# iMac G5 flottant au dessus du bureau



## La mouette (27 Mai 2006)

Voilà une transformation qui me plairait bien.







Un bricoleur a enlevé le pied de son iMac G5, pour le faire flotter au dessus de son bureau.

lien flickr: ici


----------



## da capo (27 Mai 2006)

J'y avais pensé à un moment aussi.
Il faut le kit de montage VESA (29 &#8364 plus le bras (compter environ 150 à 200 &#8364; !!!)

Donc j'ai abandonné... trop cher


----------



## La mouette (27 Mai 2006)

Autant que ça  

Mais le résultat est réussit


----------



## WebOliver (27 Mai 2006)

Faudrait un bras blanc, pis ça me rappelle trop les Dell du boulot. :sick:


----------



## naas (27 Mai 2006)

D'après mes souvenirs, lors du lancement de l'imac, il avait été mis en exergue la possibilité de mettre l'imac sur n'importe quel pied, car la fixation était étudiée et fabriquée selon un standard défini, cela ne vous dis rien ?


----------



## La mouette (27 Mai 2006)

Je me souviens, mais les photos de l'époque ne montraient pas un dispositif aussi réussit ..

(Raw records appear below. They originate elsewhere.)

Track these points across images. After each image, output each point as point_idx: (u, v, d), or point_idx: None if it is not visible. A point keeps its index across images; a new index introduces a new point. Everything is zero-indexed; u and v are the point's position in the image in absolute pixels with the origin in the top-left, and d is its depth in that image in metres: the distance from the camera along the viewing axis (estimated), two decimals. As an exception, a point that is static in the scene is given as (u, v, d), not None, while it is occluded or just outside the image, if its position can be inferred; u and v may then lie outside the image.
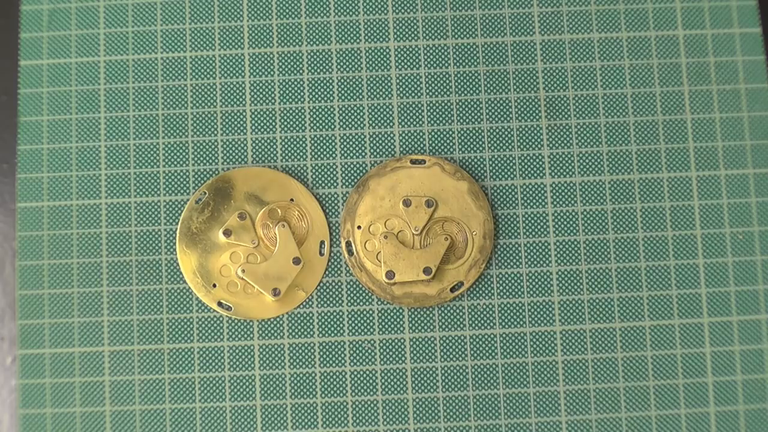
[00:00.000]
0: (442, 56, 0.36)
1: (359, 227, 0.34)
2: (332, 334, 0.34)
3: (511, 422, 0.33)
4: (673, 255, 0.34)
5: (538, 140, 0.35)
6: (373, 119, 0.35)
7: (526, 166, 0.35)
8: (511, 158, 0.35)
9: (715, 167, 0.35)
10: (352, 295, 0.34)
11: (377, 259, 0.33)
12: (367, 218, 0.34)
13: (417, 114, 0.35)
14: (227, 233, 0.33)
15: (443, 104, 0.35)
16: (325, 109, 0.35)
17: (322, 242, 0.34)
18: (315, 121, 0.35)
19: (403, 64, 0.36)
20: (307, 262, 0.34)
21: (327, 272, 0.34)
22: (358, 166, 0.35)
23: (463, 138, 0.35)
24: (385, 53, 0.36)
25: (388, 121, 0.35)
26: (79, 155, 0.35)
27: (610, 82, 0.36)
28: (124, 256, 0.34)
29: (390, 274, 0.33)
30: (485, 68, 0.36)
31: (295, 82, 0.35)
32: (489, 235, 0.34)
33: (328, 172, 0.35)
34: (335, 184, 0.35)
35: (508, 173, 0.35)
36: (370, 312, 0.34)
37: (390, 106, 0.35)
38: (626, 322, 0.34)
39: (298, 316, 0.34)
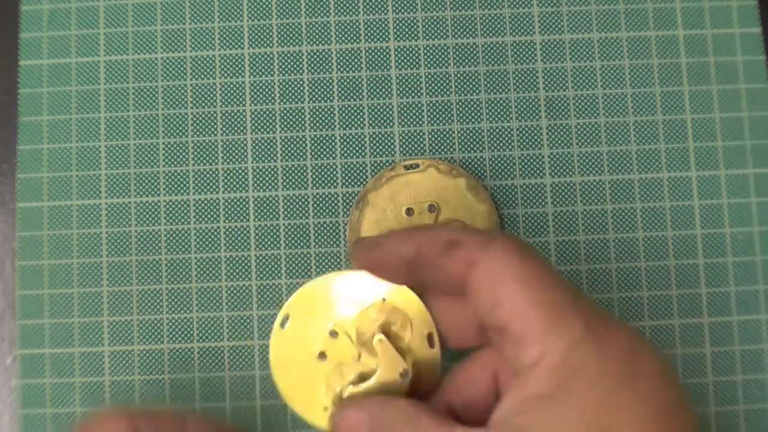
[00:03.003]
0: (442, 56, 0.36)
1: None
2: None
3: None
4: (673, 255, 0.34)
5: (538, 140, 0.35)
6: (373, 119, 0.35)
7: (526, 166, 0.35)
8: (511, 158, 0.35)
9: (715, 167, 0.35)
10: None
11: None
12: (373, 233, 0.33)
13: (417, 114, 0.35)
14: (323, 356, 0.30)
15: (443, 104, 0.35)
16: (325, 109, 0.35)
17: (430, 334, 0.30)
18: (315, 121, 0.35)
19: (403, 64, 0.36)
20: (417, 363, 0.30)
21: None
22: (358, 166, 0.35)
23: (463, 138, 0.35)
24: (385, 53, 0.36)
25: (388, 121, 0.35)
26: (79, 155, 0.35)
27: (610, 82, 0.36)
28: (124, 256, 0.34)
29: None
30: (485, 68, 0.36)
31: (295, 82, 0.35)
32: (496, 228, 0.34)
33: (328, 172, 0.35)
34: (335, 184, 0.35)
35: (508, 173, 0.35)
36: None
37: (390, 106, 0.35)
38: (627, 322, 0.34)
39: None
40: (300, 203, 0.35)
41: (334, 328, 0.30)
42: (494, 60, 0.36)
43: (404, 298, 0.30)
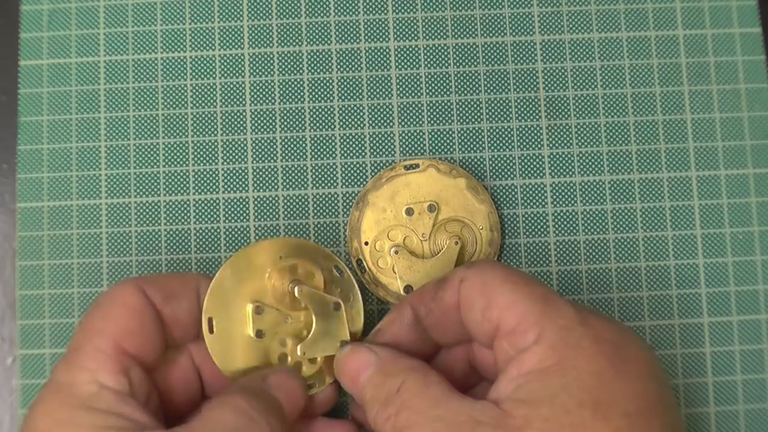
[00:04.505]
0: (442, 56, 0.36)
1: (366, 243, 0.33)
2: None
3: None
4: (673, 255, 0.34)
5: (538, 140, 0.35)
6: (373, 119, 0.35)
7: (526, 166, 0.35)
8: (511, 158, 0.35)
9: (715, 167, 0.35)
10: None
11: (393, 271, 0.33)
12: (373, 233, 0.34)
13: (417, 114, 0.35)
14: (260, 334, 0.30)
15: (443, 104, 0.35)
16: (325, 109, 0.35)
17: (336, 266, 0.32)
18: (315, 121, 0.35)
19: (403, 64, 0.36)
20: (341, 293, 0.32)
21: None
22: (358, 166, 0.35)
23: (463, 138, 0.35)
24: (385, 53, 0.36)
25: (388, 121, 0.35)
26: (79, 155, 0.35)
27: (610, 82, 0.36)
28: (124, 256, 0.34)
29: (408, 289, 0.33)
30: (485, 68, 0.36)
31: (295, 82, 0.35)
32: (495, 227, 0.34)
33: (328, 172, 0.35)
34: (335, 184, 0.35)
35: (508, 173, 0.35)
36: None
37: (390, 106, 0.35)
38: (627, 322, 0.34)
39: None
40: (300, 203, 0.35)
41: (257, 305, 0.30)
42: (494, 60, 0.36)
43: (293, 245, 0.31)
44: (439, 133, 0.35)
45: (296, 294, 0.30)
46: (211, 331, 0.29)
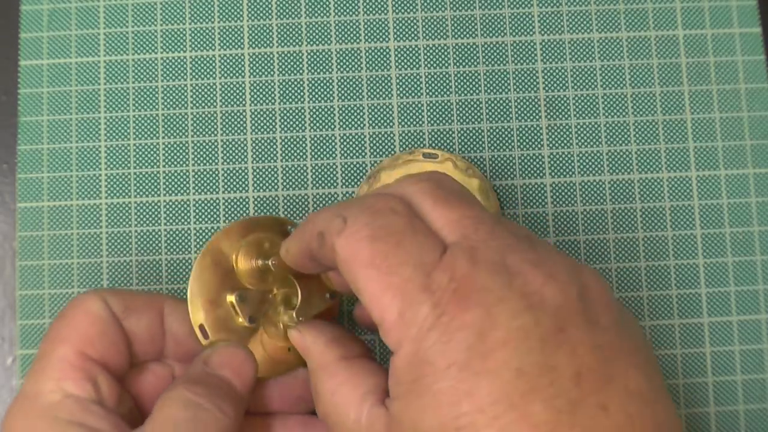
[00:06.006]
0: (442, 56, 0.36)
1: None
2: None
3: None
4: (673, 255, 0.34)
5: (538, 140, 0.35)
6: (373, 119, 0.35)
7: (526, 166, 0.35)
8: (511, 158, 0.35)
9: (715, 167, 0.35)
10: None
11: None
12: None
13: (417, 114, 0.35)
14: (252, 320, 0.30)
15: (443, 104, 0.35)
16: (325, 109, 0.35)
17: (285, 232, 0.32)
18: (315, 121, 0.35)
19: (403, 64, 0.36)
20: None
21: None
22: (358, 166, 0.35)
23: (463, 138, 0.35)
24: (385, 53, 0.36)
25: (388, 121, 0.35)
26: (79, 155, 0.35)
27: (610, 82, 0.36)
28: (124, 257, 0.34)
29: None
30: (485, 68, 0.36)
31: (295, 82, 0.35)
32: None
33: (328, 172, 0.35)
34: (335, 184, 0.35)
35: (508, 173, 0.35)
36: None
37: (390, 106, 0.35)
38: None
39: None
40: (300, 203, 0.35)
41: (238, 294, 0.30)
42: (494, 60, 0.36)
43: (248, 224, 0.31)
44: (439, 133, 0.35)
45: (271, 266, 0.30)
46: (206, 337, 0.29)
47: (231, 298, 0.30)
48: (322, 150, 0.35)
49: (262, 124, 0.35)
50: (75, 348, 0.27)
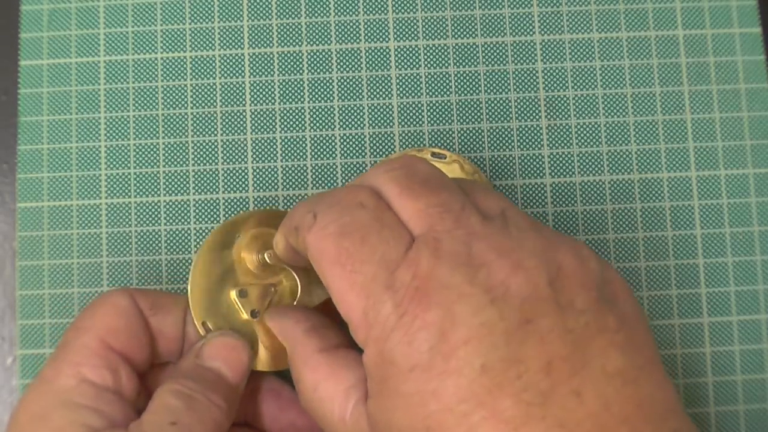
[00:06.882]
0: (442, 56, 0.36)
1: None
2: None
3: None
4: (673, 255, 0.34)
5: (538, 140, 0.35)
6: (373, 119, 0.35)
7: (526, 166, 0.35)
8: (511, 158, 0.35)
9: (715, 167, 0.35)
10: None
11: None
12: None
13: (417, 114, 0.35)
14: (254, 314, 0.30)
15: (443, 104, 0.35)
16: (325, 109, 0.35)
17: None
18: (315, 121, 0.35)
19: (403, 64, 0.36)
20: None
21: None
22: (358, 166, 0.35)
23: (463, 138, 0.35)
24: (385, 53, 0.36)
25: (388, 121, 0.35)
26: (79, 155, 0.35)
27: (610, 82, 0.36)
28: (124, 257, 0.34)
29: None
30: (485, 68, 0.36)
31: (295, 82, 0.35)
32: None
33: (328, 172, 0.35)
34: (335, 184, 0.35)
35: (508, 173, 0.35)
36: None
37: (390, 106, 0.35)
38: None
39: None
40: (300, 203, 0.35)
41: (239, 289, 0.30)
42: (494, 60, 0.36)
43: (244, 220, 0.31)
44: (439, 133, 0.35)
45: (267, 259, 0.30)
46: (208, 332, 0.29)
47: (232, 294, 0.30)
48: (322, 150, 0.35)
49: (262, 124, 0.35)
50: (98, 337, 0.27)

Il en va de même pour les écran Display Apple


----------



## da capo (27 Mai 2006)

tiens : moins cher -> http://www.ldlc.com/fiche/PB00033193.html


----------



## naas (27 Mai 2006)

Quid du poids ?


----------



## da capo (27 Mai 2006)

naas a dit:
			
		

> Quid du poids ?


edit : pas lourd...


----------



## r e m y (27 Mai 2006)

La mouette a dit:
			
		

> Autant que ça
> 
> Mais le résultat est réussit



Tu trouves?

Moi, si le principe me séduit, la mise en oeuvre avec ce pied digne d'un atelier de chaudronnerie me déplait au plus haut point.... :mouais:


----------



## hadrien-g (27 Mai 2006)

La mouette a dit:
			
		

> Voilà une transformation qui me plairait bien.
> 
> 
> 
> ...




C'est plus original que joli, surtout le bras noir(...en blanc encore)
Mon iMac sur son pied classic est peut-être moins original que celui-ci mais reste largement devant le design (si on peut parler de design) des pc   

Après chacun ses gout...


----------



## pascalformac (27 Mai 2006)

j'avais apercu cette photo ( probablement sur le même blog que la mouette d'ailleurs) et ce qui moi m'avait frappé c'est... le bureau
Bureau avec cette plateforme surélevée à gauche, booof
c'est pas la plus belle rig qu'on ait vue 
( y a plein de sites qui presentent des trucs époustouflants)


----------



## da capo (27 Mai 2006)

pascalformac a dit:
			
		

> j'avais apercu cette photo ( probablement sur le même blog que la mouette d'ailleurs) et ce qui moi m'avait frappé c'est... le bureau
> Bureau avec cette plateforme surélevée à gauche, booof
> c'est pas la plus belle rig qu'on ait vue
> ( y a plein de sites qui presentent des trucs époustouflants)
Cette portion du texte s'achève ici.